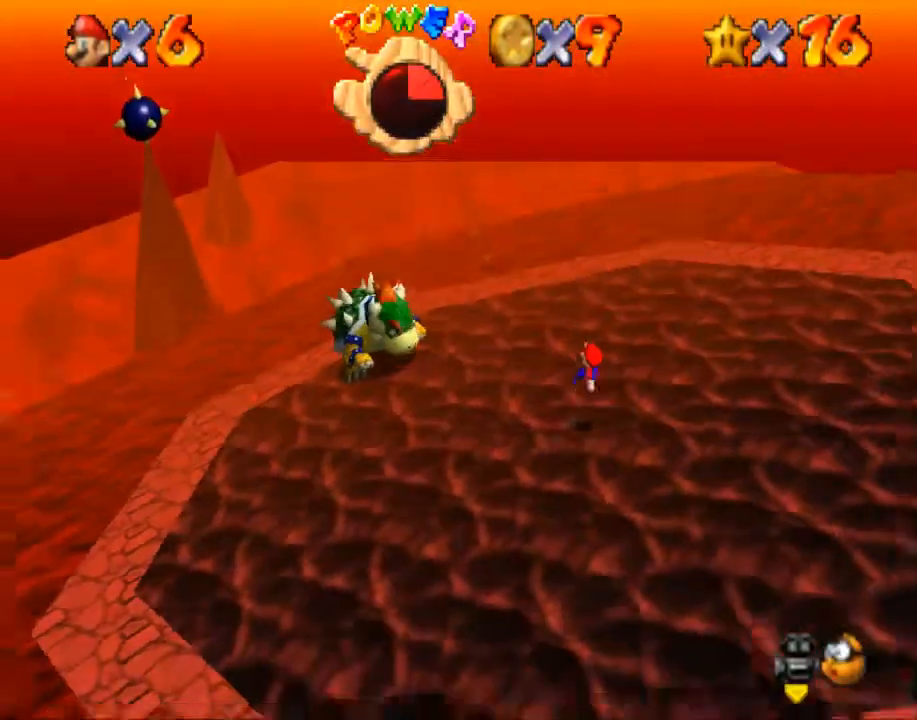
{"buttons": [], "left_stick": "down-left", "right_stick": "center", "events": [[334, "B", "down"], [501, "B", "up"]]}
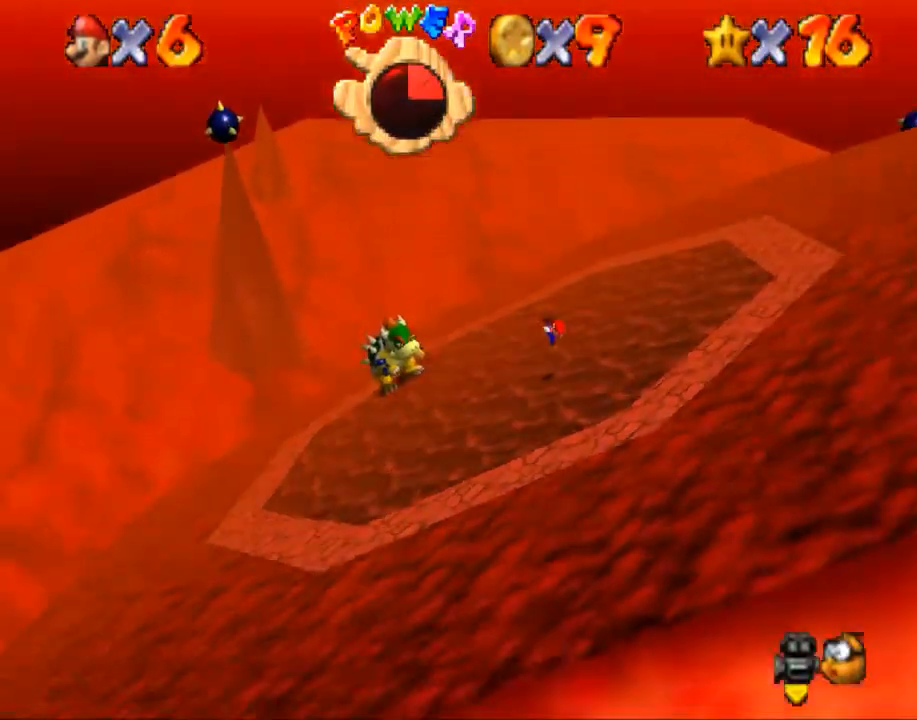
{"buttons": [], "left_stick": "up-left", "right_stick": "center", "events": [[167, "left_stick", "left"], [267, "left_stick", "up-left"]]}
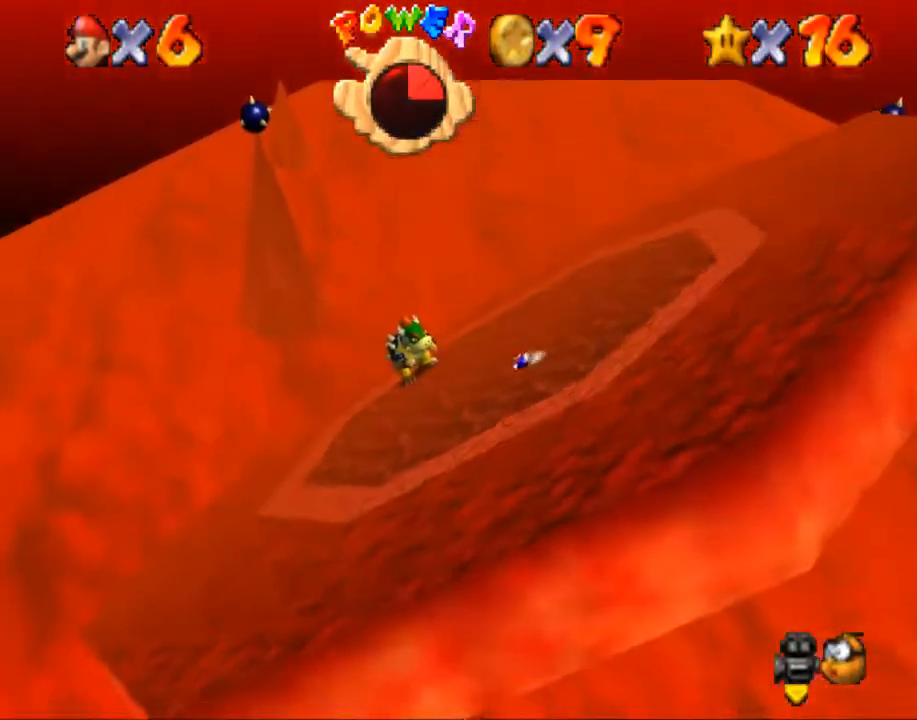
{"buttons": [], "left_stick": "up-left", "right_stick": "center", "events": []}
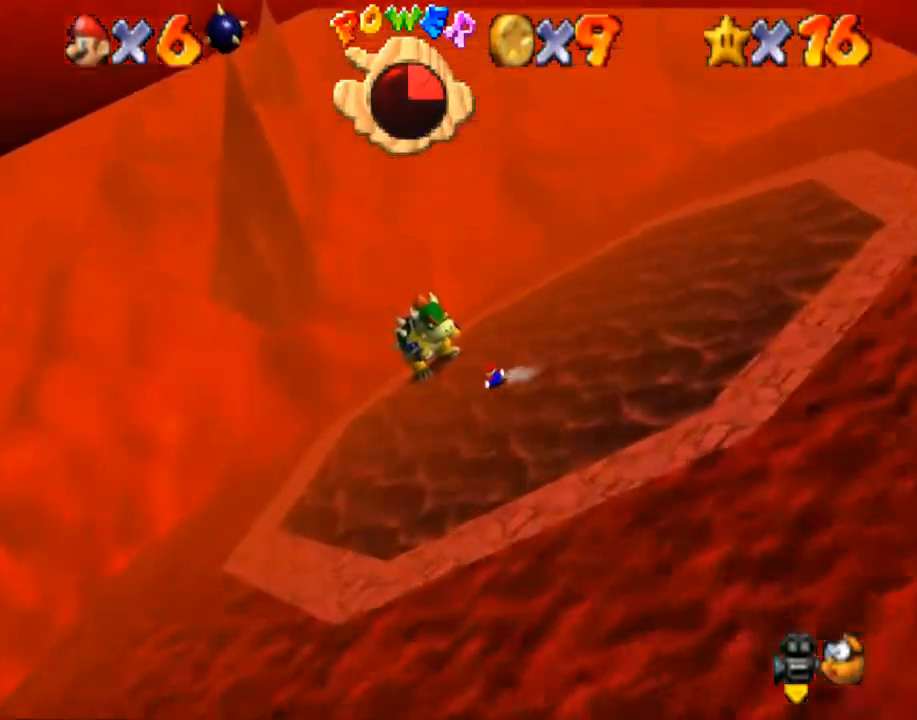
{"buttons": [], "left_stick": "down-right", "right_stick": "center", "events": [[100, "left_stick", "down-right"]]}
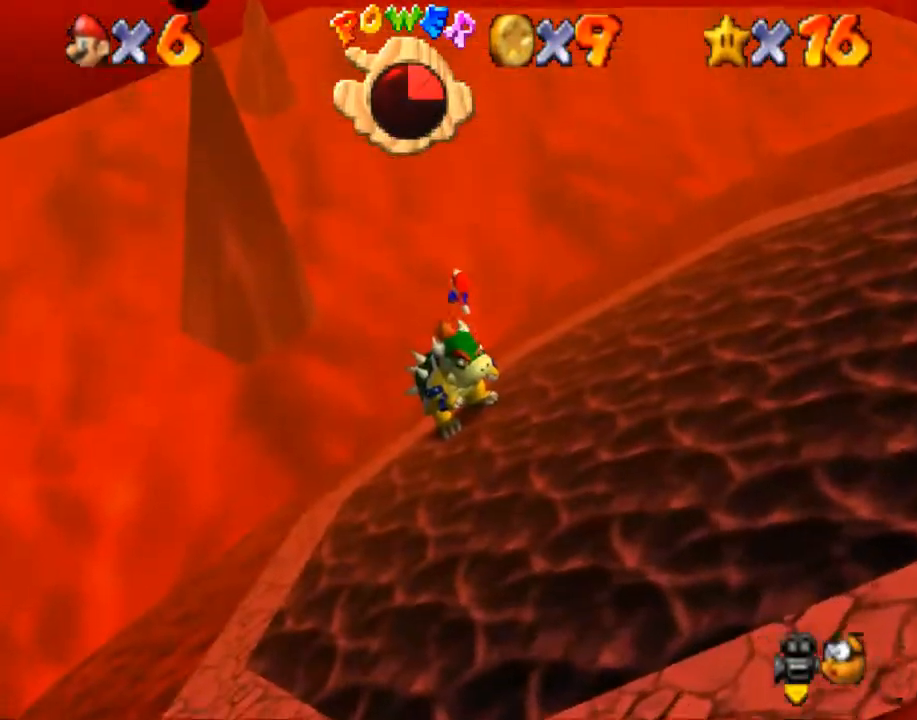
{"buttons": [], "left_stick": "up-left", "right_stick": "center", "events": [[34, "left_stick", "down"], [367, "B", "down"], [434, "left_stick", "up-left"], [501, "B", "up"]]}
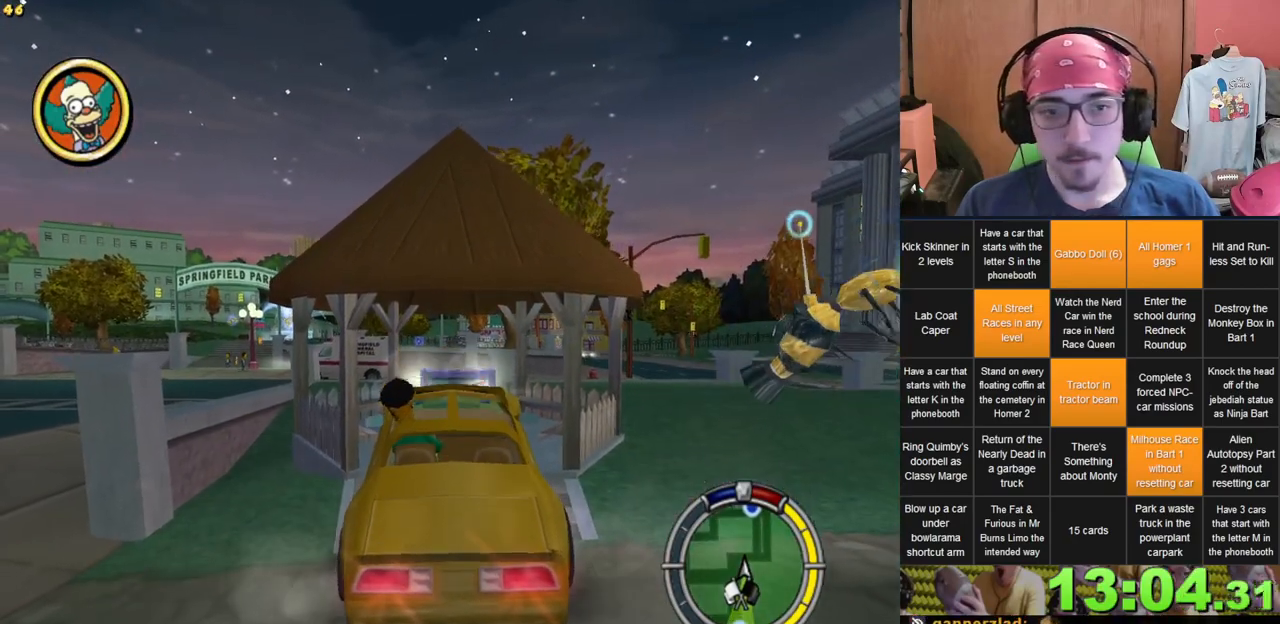
Gameplay with a controller (Xbox layout); each line is a JSON object with the inputs held at the frame after it (dt_ms = milliseconds from this image to that frame). "events" lists button and stick changes between this image and that frame as [ms after this image, input, new state], when the widget could be followed in between. Not read: HOME L3 R3 X.
{"dt_ms": 500, "buttons": [], "left_stick": "center", "right_stick": "center", "events": [[133, "L2", "up"], [317, "left_stick", "right"], [433, "left_stick", "center"]]}
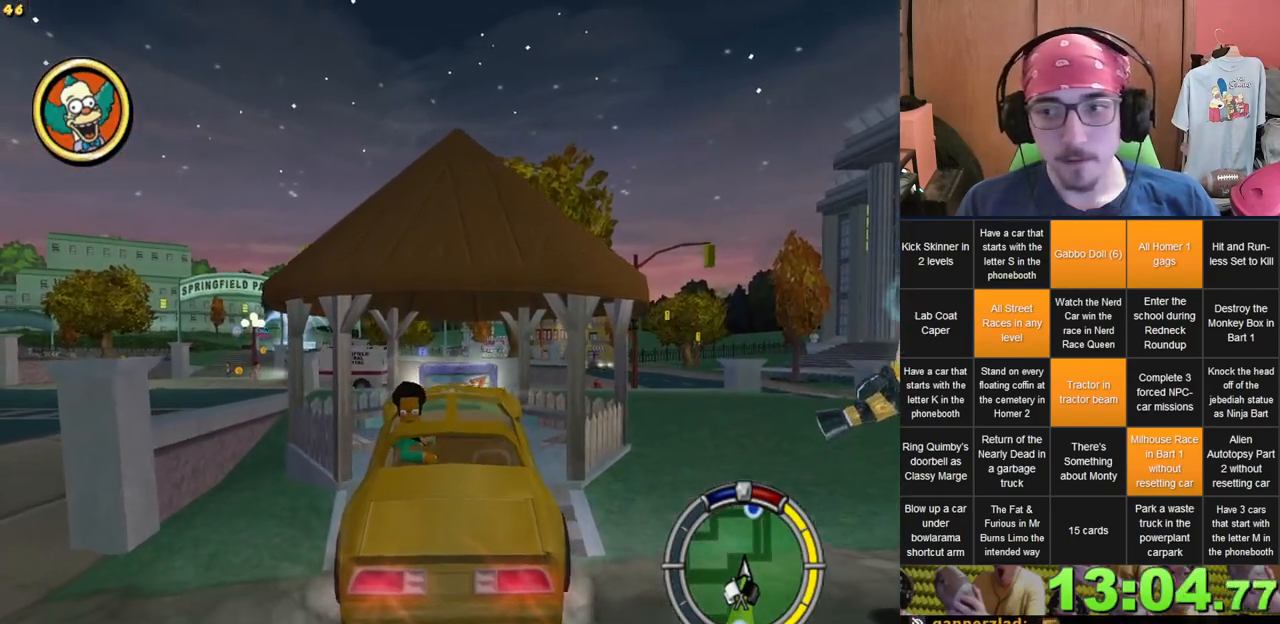
{"dt_ms": 500, "buttons": [], "left_stick": "center", "right_stick": "center", "events": [[317, "A", "down"], [467, "A", "up"]]}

= = = =

▶ What you are asked to do
Take every entry and repeat it verbatim, minus the pictures.

▶ Expected answer
{"buttons": [], "left_stick": "down-left", "right_stick": "center", "events": [[334, "B", "down"], [501, "B", "up"]]}
{"buttons": [], "left_stick": "up-left", "right_stick": "center", "events": [[167, "left_stick", "left"], [267, "left_stick", "up-left"]]}
{"buttons": [], "left_stick": "up-left", "right_stick": "center", "events": []}
{"buttons": [], "left_stick": "down-right", "right_stick": "center", "events": [[100, "left_stick", "down-right"]]}
{"buttons": [], "left_stick": "up-left", "right_stick": "center", "events": [[34, "left_stick", "down"], [367, "B", "down"], [434, "left_stick", "up-left"], [501, "B", "up"]]}
Gameplay with a controller (Xbox layout); each line is a JSON object with the inputs held at the frame after it (dt_ms = milliseconds from this image to that frame). "events" lists button and stick changes between this image and that frame as [ms after this image, input, new state], when the widget could be followed in between. Not read: HOME L3 R3 X.
{"dt_ms": 500, "buttons": [], "left_stick": "center", "right_stick": "center", "events": [[133, "L2", "up"], [317, "left_stick", "right"], [433, "left_stick", "center"]]}
{"dt_ms": 500, "buttons": [], "left_stick": "center", "right_stick": "center", "events": [[317, "A", "down"], [467, "A", "up"]]}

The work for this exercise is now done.